For my personality, responding playfully is very good advice. Thank you. Being ready to admit errors and failings can be a way into that more playful and wry place.

Also, if I am honestly trying to discern my sphere of influence, I should not give into the temptation to look into the middle distance and overlook people who are my literal neighbors but with whom I'm afraid I'll disagree. It's so easy (lazy?) to assume we can't have fruitful discussions so why bother?

Sometimes the basis of a discussion is our country's need for reform. Can we agree that some disruption might be healthy, and then begin to pull apart what sorts of disruption are creative and what sorts are destructive?

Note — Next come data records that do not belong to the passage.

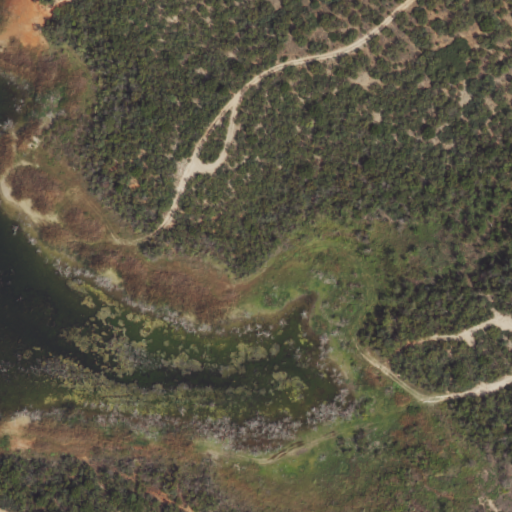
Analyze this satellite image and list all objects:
road: (337, 27)
road: (228, 88)
road: (260, 436)
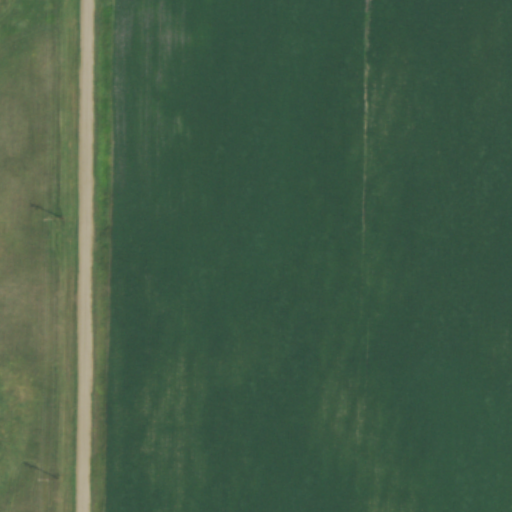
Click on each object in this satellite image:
road: (86, 256)
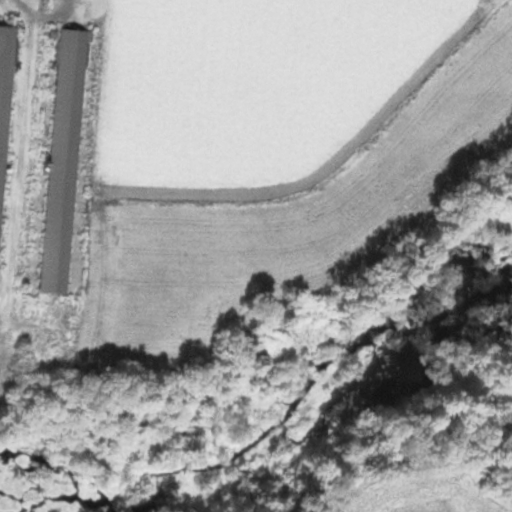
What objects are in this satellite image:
road: (46, 9)
building: (5, 121)
building: (66, 161)
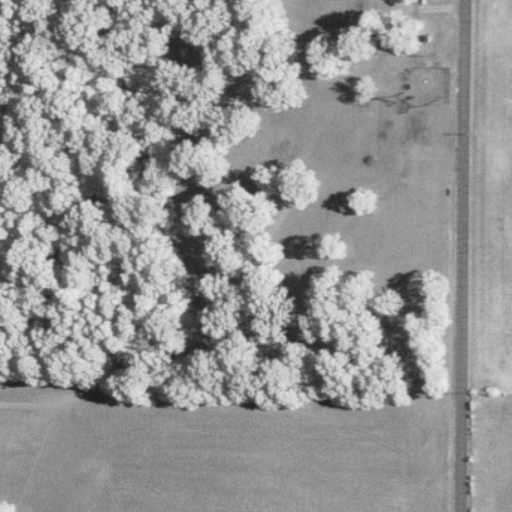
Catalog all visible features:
road: (465, 256)
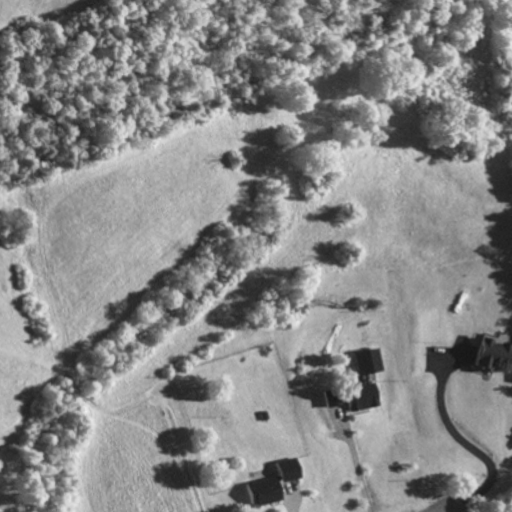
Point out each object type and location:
building: (490, 354)
building: (366, 360)
building: (360, 395)
building: (330, 398)
road: (467, 442)
road: (357, 462)
building: (286, 468)
building: (262, 489)
road: (458, 511)
road: (460, 511)
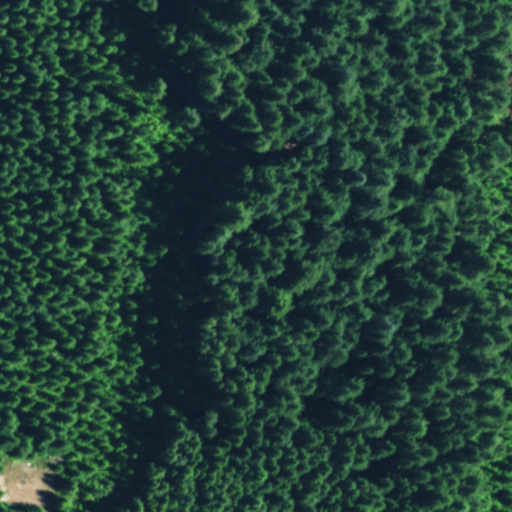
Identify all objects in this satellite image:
road: (5, 339)
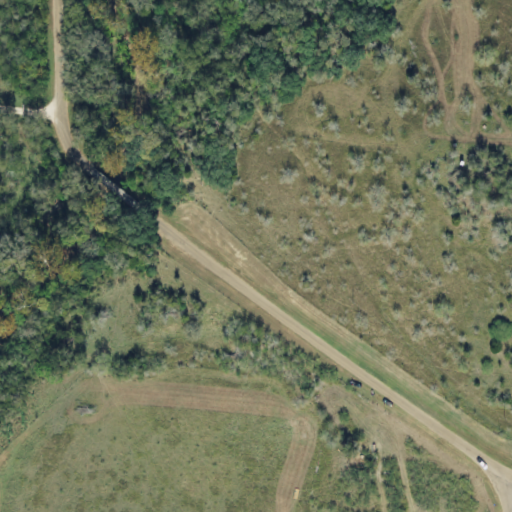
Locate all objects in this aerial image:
road: (33, 110)
road: (228, 268)
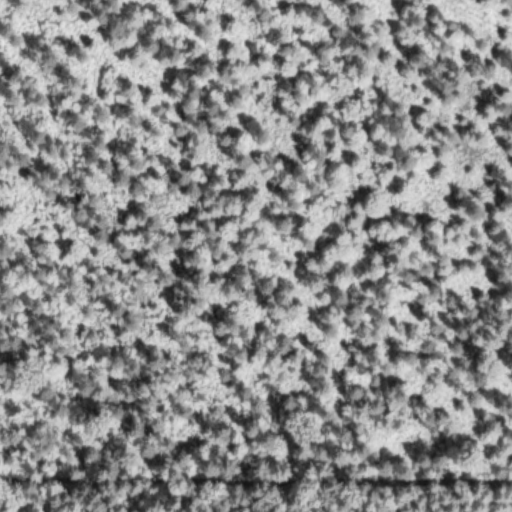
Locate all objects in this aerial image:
road: (256, 476)
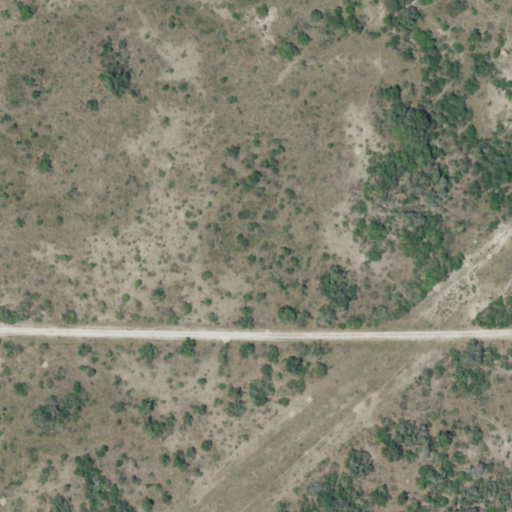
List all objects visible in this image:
road: (255, 353)
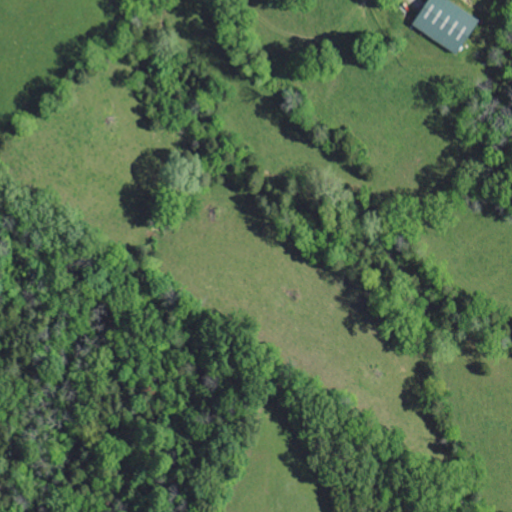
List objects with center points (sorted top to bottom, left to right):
building: (451, 23)
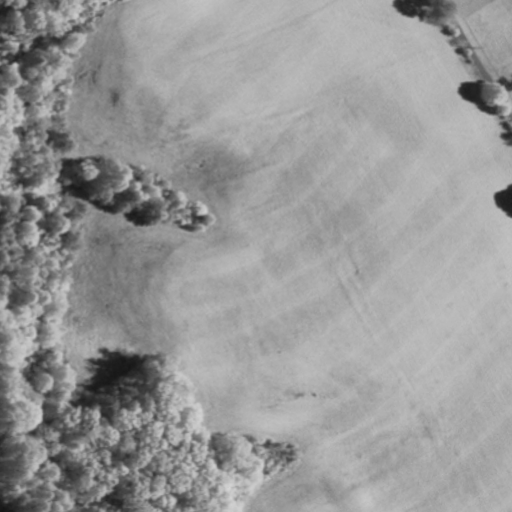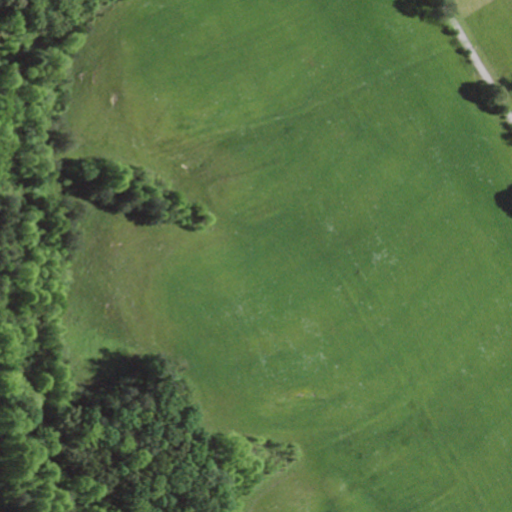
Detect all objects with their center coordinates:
road: (472, 66)
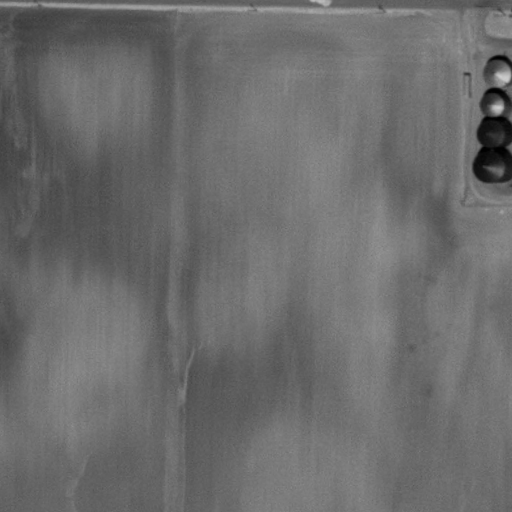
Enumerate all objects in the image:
road: (374, 1)
road: (474, 40)
road: (473, 133)
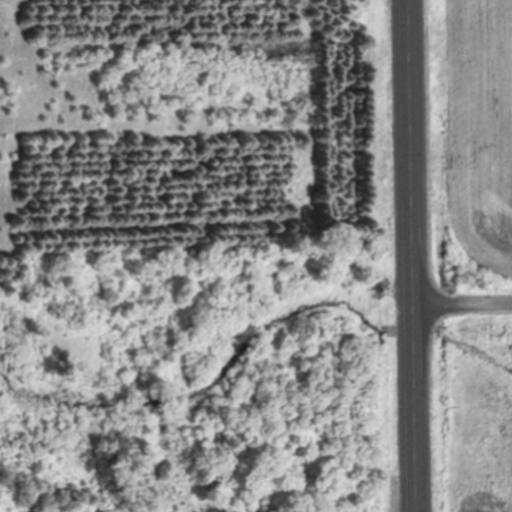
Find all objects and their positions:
road: (417, 255)
road: (465, 295)
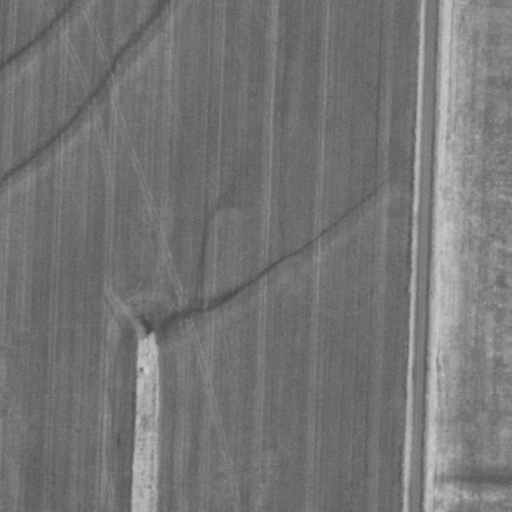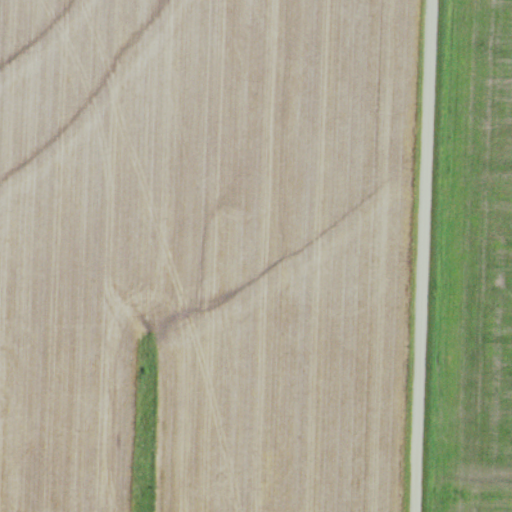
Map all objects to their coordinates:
road: (426, 256)
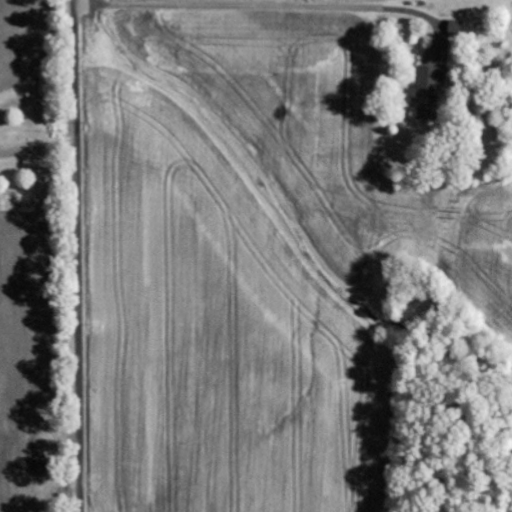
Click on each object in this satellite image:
building: (457, 28)
building: (429, 93)
road: (239, 109)
road: (77, 255)
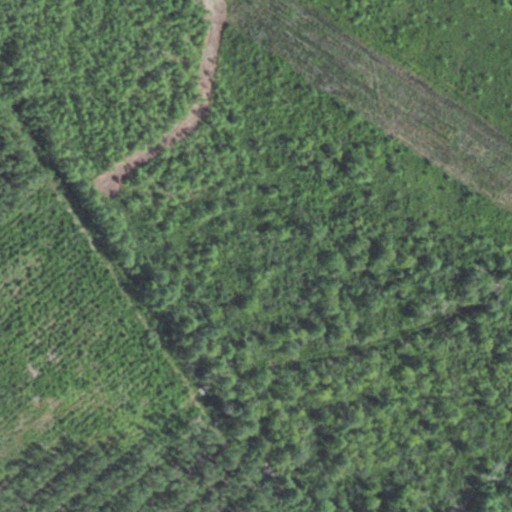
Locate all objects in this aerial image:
power tower: (453, 132)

Still, we also need to find the right places to be angry. That's a different thing than the destructive need to one-up someone for personal gratification.

Anonymous said...

Johann, I loved this, as I needed it. We need to turn to that which gives us peace, many times a day. Perhaps at some point, we will no longer fall away from it, but in any case we can find our way through many "dangers, toils and snares" by turning back when we feel temptation.
As a non-Christian who was brought up in a Christian church, I am conflicted about defending Christianity against those who I think are misconstruing it. The part of me that wants to be right is always ready to jump on them, especially when I see them using it to hurt others. But since it's no longer my religion (if it ever was, truly), it seems that my wanting to correct them is a falling back into separation. Should I leave those critiques to you who are Christian? Perhaps what I need to do is wait until I can see that of God in them before I respond.

Johan Maurer said...

Thanks for the comment. I hope you'll call out blatant and tendentious misrepresentations whenever they distress you. Having a knowledge of Christian history or theology is just part of the expertise you draw on to recognize the gap, along with other resources -- intelligence, kindness, zeal for justice, political and psychological insight, and so on.